Ethan Coen’in Tiyatro Macerası
Adını Coen Kardeşler filmleriyle anmaya alışkın olduğumuz Ethan Coen, yeni tiyatro oyunu ‘A Play is a Poem’da yine trajedi ve komediyi bir araya getiriyor.
On yıllardır birlikte film çeken ve Fargo’dan (1996) İhtiyarlara Yer Yok’a (No Country for Old Men, 2007) nice başyapıta imza atan Ethan Coen ve Joel Coen’in sanatçı kişiliklerini birbirinden ayrı düşünmek hayli zor. Bugünlerde ise iki kardeş de kendi projelerine odaklanmış durumda. Joel Coen tek başına yazıp yöneteceği ilk sinema filmi olan ‘Macbeth’ uyarlamasının ön hazırlık çalışmalarıyla meşgulken, epeydir oyun yazarlığı da yapan Ethan Coen ise geçtiğimiz günlerde seyirci karşısına çıkan yeni oyununun keyfini sürmekte. ‘A Play is a Poem’ isimli oyunun Los Angeles’taki dünya prömiyeri Brad Pitt, John Goodman, Laurence Fishburne ve Frances McDormand gibi yıldız oyuncuların katılımıyla 21 Eylül’de gerçekleşti.

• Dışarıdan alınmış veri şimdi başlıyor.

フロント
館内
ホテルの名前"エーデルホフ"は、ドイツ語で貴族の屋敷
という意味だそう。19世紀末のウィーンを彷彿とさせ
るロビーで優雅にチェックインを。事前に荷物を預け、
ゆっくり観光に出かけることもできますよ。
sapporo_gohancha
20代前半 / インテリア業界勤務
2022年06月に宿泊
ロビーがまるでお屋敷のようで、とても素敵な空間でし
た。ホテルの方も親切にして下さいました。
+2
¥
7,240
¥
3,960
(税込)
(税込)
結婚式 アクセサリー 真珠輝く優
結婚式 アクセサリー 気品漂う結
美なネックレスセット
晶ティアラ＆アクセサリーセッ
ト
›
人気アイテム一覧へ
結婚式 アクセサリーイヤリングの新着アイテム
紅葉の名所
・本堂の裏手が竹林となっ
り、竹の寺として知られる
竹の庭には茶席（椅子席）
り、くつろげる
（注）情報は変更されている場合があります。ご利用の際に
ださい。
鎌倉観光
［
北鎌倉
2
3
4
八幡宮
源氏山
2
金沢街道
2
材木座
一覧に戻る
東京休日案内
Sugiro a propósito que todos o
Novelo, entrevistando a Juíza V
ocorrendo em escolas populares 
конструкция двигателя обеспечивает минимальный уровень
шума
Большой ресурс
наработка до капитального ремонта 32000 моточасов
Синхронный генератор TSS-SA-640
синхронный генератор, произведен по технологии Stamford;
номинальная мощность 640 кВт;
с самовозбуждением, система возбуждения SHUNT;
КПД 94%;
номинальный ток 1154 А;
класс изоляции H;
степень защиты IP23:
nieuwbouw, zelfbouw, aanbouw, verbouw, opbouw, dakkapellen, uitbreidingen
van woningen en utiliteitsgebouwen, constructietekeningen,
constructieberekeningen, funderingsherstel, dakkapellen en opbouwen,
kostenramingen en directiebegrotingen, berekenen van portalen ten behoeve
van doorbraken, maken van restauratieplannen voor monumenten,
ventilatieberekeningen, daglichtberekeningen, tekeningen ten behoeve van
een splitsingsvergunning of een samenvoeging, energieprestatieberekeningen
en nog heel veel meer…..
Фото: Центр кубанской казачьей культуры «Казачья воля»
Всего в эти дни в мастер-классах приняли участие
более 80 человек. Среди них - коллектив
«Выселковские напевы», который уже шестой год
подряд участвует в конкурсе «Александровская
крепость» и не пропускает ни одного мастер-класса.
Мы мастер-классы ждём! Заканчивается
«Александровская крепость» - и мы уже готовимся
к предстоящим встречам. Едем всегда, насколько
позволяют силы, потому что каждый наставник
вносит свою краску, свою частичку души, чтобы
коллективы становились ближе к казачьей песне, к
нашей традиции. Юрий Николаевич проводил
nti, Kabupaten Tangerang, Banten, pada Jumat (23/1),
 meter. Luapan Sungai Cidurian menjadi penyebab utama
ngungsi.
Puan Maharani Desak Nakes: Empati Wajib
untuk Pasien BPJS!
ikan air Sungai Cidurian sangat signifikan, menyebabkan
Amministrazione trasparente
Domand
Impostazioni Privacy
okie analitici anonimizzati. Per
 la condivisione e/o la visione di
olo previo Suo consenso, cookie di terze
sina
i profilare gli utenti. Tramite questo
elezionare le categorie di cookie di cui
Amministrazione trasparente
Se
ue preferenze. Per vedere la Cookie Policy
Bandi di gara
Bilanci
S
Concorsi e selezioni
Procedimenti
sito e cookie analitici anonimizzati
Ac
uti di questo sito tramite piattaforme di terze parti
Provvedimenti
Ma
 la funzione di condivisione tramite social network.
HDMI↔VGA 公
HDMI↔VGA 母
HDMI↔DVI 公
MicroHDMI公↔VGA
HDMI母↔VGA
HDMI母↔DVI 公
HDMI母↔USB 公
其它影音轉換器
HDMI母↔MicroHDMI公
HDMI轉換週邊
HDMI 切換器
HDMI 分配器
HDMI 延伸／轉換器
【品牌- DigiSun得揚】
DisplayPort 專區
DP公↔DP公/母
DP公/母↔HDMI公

‘A Play is a Poem’, Ethan Coen’in kaleme aldığı önceki tiyatro projeleri ‘Almost An Evening’, ‘Happy Hour’ ve ‘Offices’ gibi, tek perdelik kısa oyunların toplamından oluşuyor. Yönetmenliği tiyatrodaki gedikli işbirlikçisi Neil Pepe’ye teslim eden yazar, bu yeni projesinde ABD’nin farklı dönem ve coğrafyalarından beş öyküyü taşıyor sahneye. Oyun hakkında Los Angeles basınında çıkan yazılara bakılırsa ‘A Play is a Poem’, Coen Kardeşler filmlerine aşina olanlara son derece tanıdık gelecek bir tarza sahip. Apalaş Dağları’ndan New York’ta bir apartman dairesine, Mississippi’de bir terastan bir Hollywood yapımcısının süitine uzanan öykülerin, Amerika’nın trajikomik bir portresini çıkardığı belirtiliyor. Oyunun müzikleri, Not: Seni Seviyorum’da (P.S. I Love You, 2007) Hilary Swank’in kız kardeşini oynayan (ve aslında müzisyen kimliği çok daha ön planda olan) Nellie McKay’e ait.
‘A Play is a Poem’in Türkçe çevirisi, “Bir Oyun Bir Şiirdir”. Bu ismin ne anlama geldiğini soran Los Angeles Times muhabirine Ethan Coen’in verdiği cevap şöyle olmuş: “Bilmiyorum. Düşünmüş olmam gerekirdi. Oyunun ismi olduğuna göre, hazır bir cevabım olacağını sanırsınız. Naz yapıyor değilim. Sadece, kendi yaratım sürecim üzerine tefekkürde bulunmaktan uzağım. Bunlar doğal sorular ama ben üzerlerine düşünmüyorum pek.”